Victims would have the right to re-open bail, plea agreements and sentencing hearings under section 3771(d)(3), which gives them the ability to seek writ of mandamus if victims believe a federal court has violated any of their rights. The bill specifies that the victim cannot compel the accused to undergo a new trial to remedy a violation of rights. However, the legislation fails to specify the same thing with respect to non-trial proceedings, it appears that the victim could compel re-examination of other important proceedings like plea agreements, bail proceedings and sentencing hearings with a writ of mandamus. Under this provision the appellate court is mandated to ""order such relief as may be necessary"" to protect the crime victim's rights. In most cases the only remedy that will rectify the denial of a victims rights is to re-open the proceeding that was affected by the denial. As a result, cases could drag on for years at a time while the victim re-litigates each stage of the process and neither the victim nor the accused will have any sense of closure in the case.
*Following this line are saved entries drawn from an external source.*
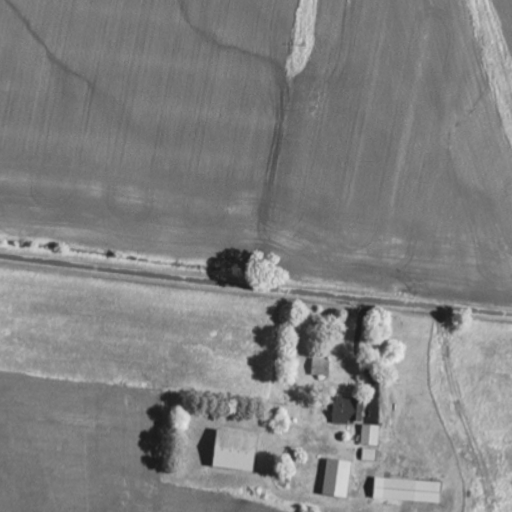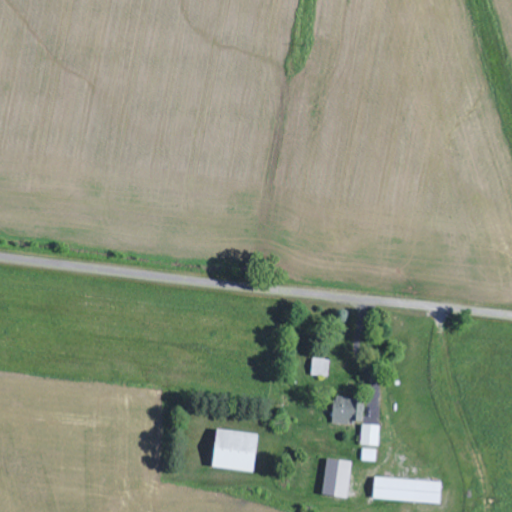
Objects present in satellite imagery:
road: (255, 285)
building: (323, 368)
building: (347, 411)
building: (373, 436)
building: (240, 452)
building: (372, 456)
building: (340, 479)
building: (411, 491)
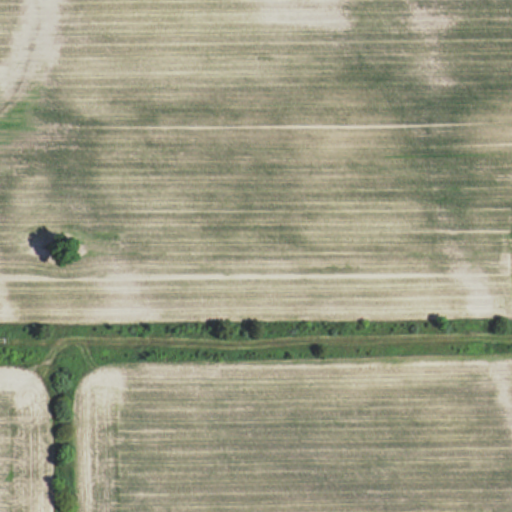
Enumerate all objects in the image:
crop: (256, 256)
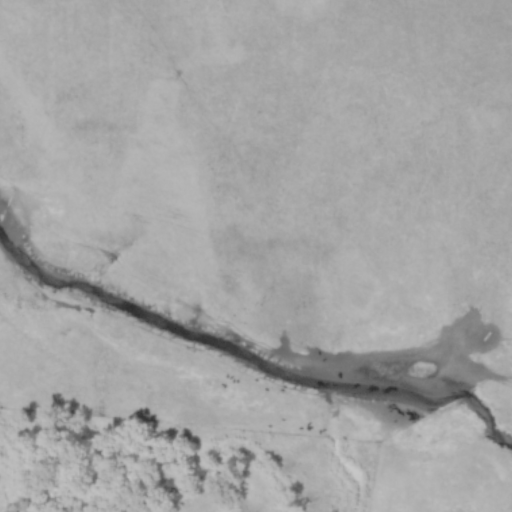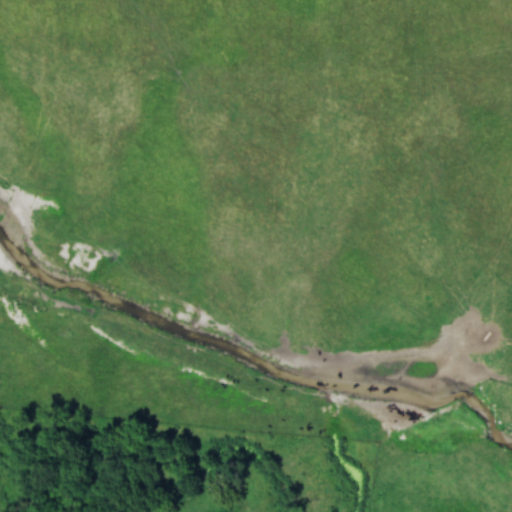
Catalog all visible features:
river: (257, 359)
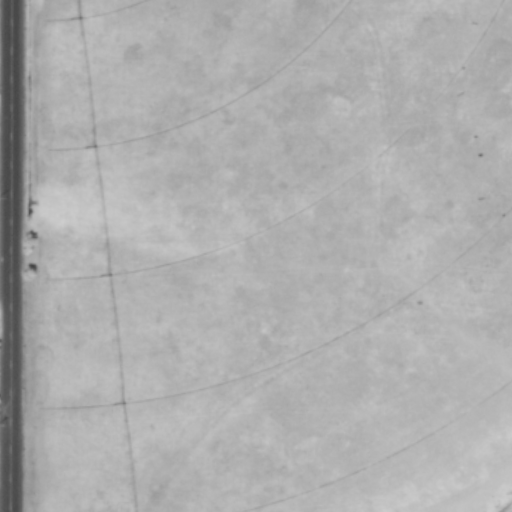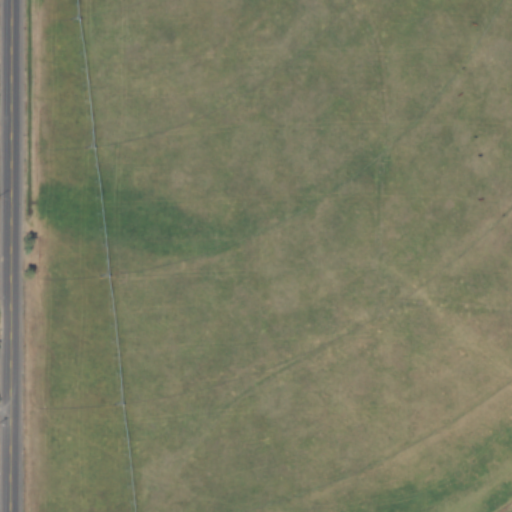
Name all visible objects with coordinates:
road: (10, 256)
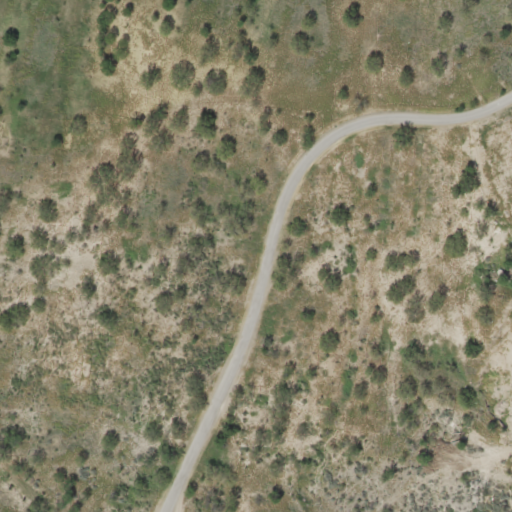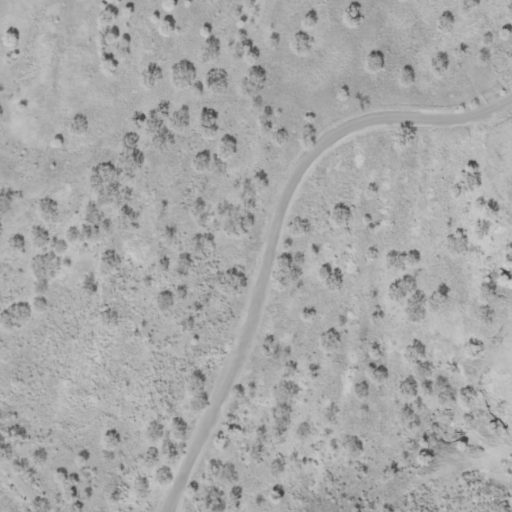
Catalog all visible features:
road: (273, 230)
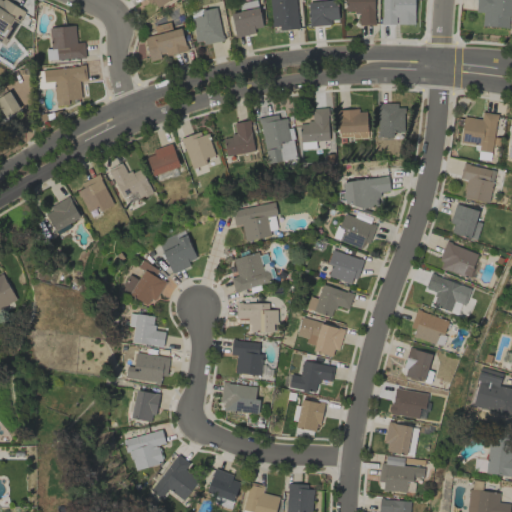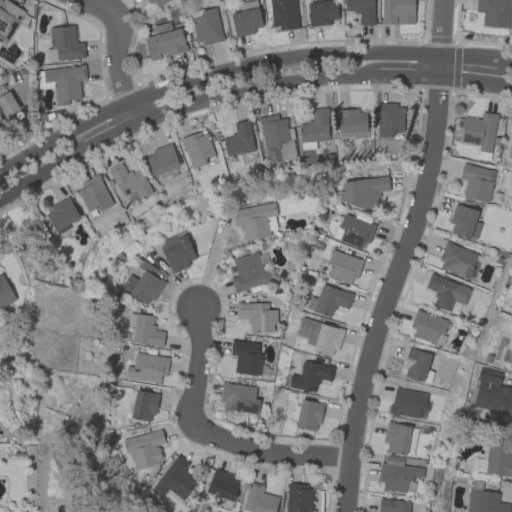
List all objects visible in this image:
building: (156, 3)
building: (360, 10)
building: (322, 12)
building: (396, 12)
building: (494, 12)
building: (282, 14)
building: (8, 19)
building: (245, 21)
building: (206, 26)
building: (164, 41)
building: (64, 43)
road: (117, 51)
road: (245, 67)
building: (64, 82)
road: (245, 92)
building: (7, 104)
building: (388, 119)
building: (351, 123)
building: (315, 126)
building: (478, 131)
building: (276, 138)
building: (238, 139)
building: (510, 143)
building: (197, 148)
building: (161, 159)
building: (129, 181)
building: (476, 182)
building: (362, 191)
building: (93, 194)
building: (60, 213)
building: (253, 220)
building: (464, 222)
building: (353, 231)
building: (176, 251)
road: (398, 257)
building: (456, 260)
road: (209, 261)
building: (342, 266)
building: (248, 272)
building: (146, 284)
building: (5, 292)
building: (446, 292)
building: (328, 300)
building: (256, 316)
building: (426, 326)
building: (144, 330)
building: (319, 336)
building: (246, 356)
building: (509, 359)
building: (415, 364)
building: (147, 367)
building: (310, 376)
building: (492, 393)
building: (238, 398)
building: (407, 403)
building: (143, 405)
building: (308, 414)
road: (208, 431)
building: (399, 438)
building: (143, 449)
building: (498, 459)
building: (395, 474)
building: (175, 479)
building: (222, 485)
building: (258, 499)
building: (298, 500)
building: (484, 502)
building: (392, 505)
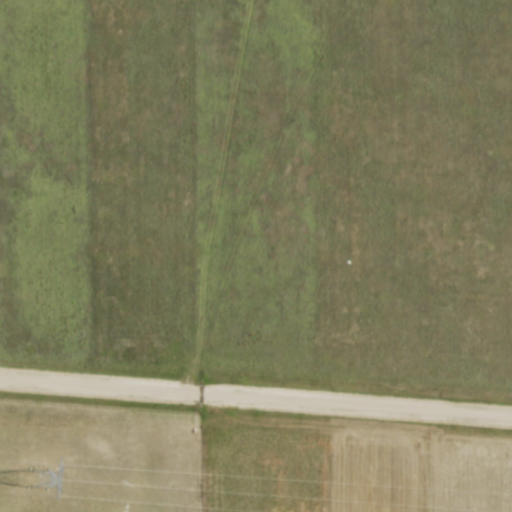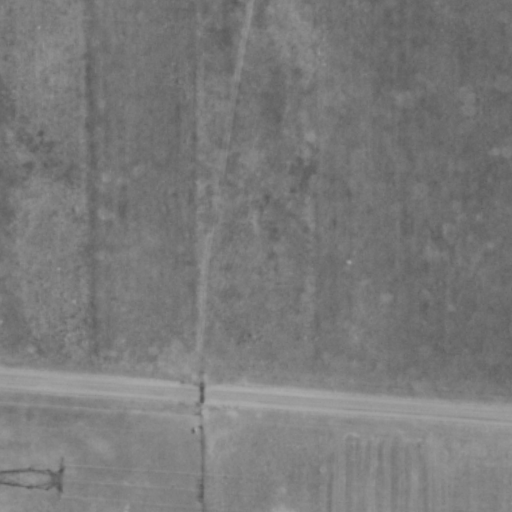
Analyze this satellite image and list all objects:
road: (256, 397)
power tower: (44, 475)
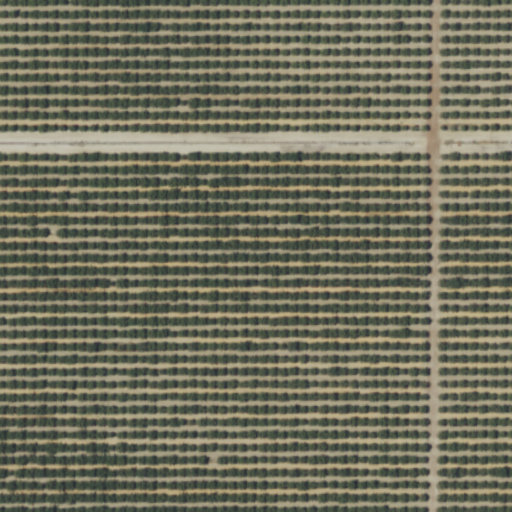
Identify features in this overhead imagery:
road: (256, 142)
road: (423, 256)
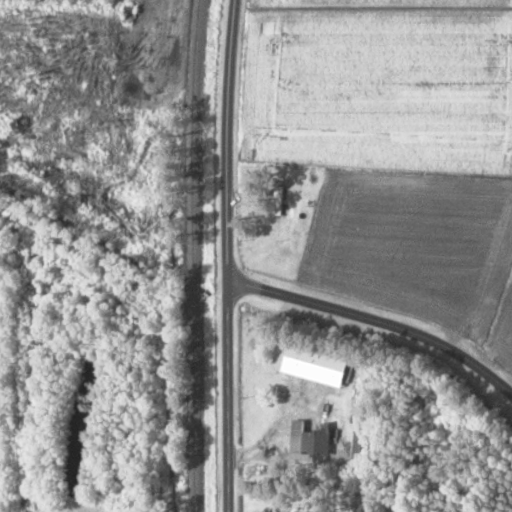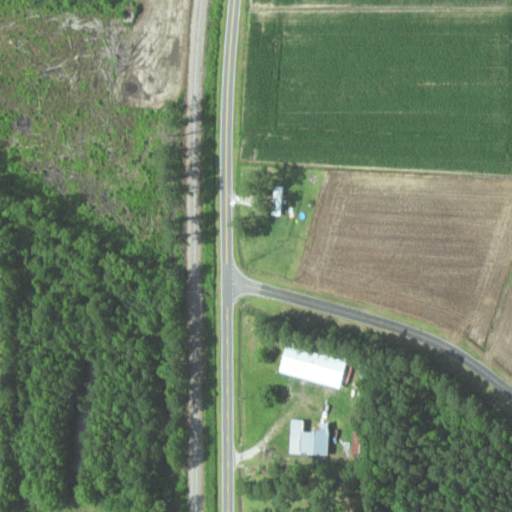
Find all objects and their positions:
railway: (194, 255)
road: (227, 255)
road: (377, 321)
building: (323, 371)
building: (360, 433)
building: (313, 438)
The ability to seek a writ of mandamus confers a third party status on the victims in federal criminal cases by granting them the right to interject themselves in the process whenever they think their ""rights"" had been denied. In addition to the writ of mandamus,

S. 2329 provides the government with the ability to assert, as an error in an appeal, the denial of a victim's ""rights"" under this bill. Unlike the writ of mandamus, the error provision provides victims with a means to address perceived violations of their ""rights"" without creating a three-party system and changing the criminal justice process as we know it. When victims claim their ""rights"" associated with bail, plea agreements or sentencing hearings have been violated they should seek redress during the appeal process and not by re-litigating those proceedings. In addition to protecting the finality of the trials against re-opening, as the bill already does, it should be amended to protect the re-opening of bail, plea and sentencing decisions.

Department Of Justice Employees Could Be Unfairly Disciplined Under A Vague Standard For Not Affording Victims Rights Under This Bill.

The legislation includes a very broad standard under which Department of Justice (DOJ) employees would be sanctioned for not complying with the bill. This provision provides disciplinary sanctions including suspension or termination of DOJ employees who "willfully" or "wantonly" fail to comply with the law. These are broad and vague terms that could be unfairly used to sanction DOJ employees. The bill specifies that the Attorney General will be the final arbiter of any complaint brought against the employee and the employee has no right to seek judicial review of the Attorney General's decision. DOJ employees should be able to seek judicial review of the Attorney General's decision to discipline or suspend them. We suggest consultation with DOJ regarding an appropriate standard and how this right would affect other federal civil service rights.

We look forward to working with you to improve the Crime Victims Act to ensure that long-standing concepts of criminal law and procedure are adhered to when victims participate in the criminal justice process.

Sincerely,

Laura W. Murphy
Director

Jesselyn McCurdy
Legislative Counsel

cc: House Judiciary Committee
House Majority Leader Tom DeLay
House Minority Leader Nancy Pelosi

ENDNOTES

[1] See U.S v. DeSantis, 134 F.3d 760 reh'g denied, (Mar. 3, 1998);

[2] Victims' Rights and Restitution Act o 1990 42 U.S.C. 10606.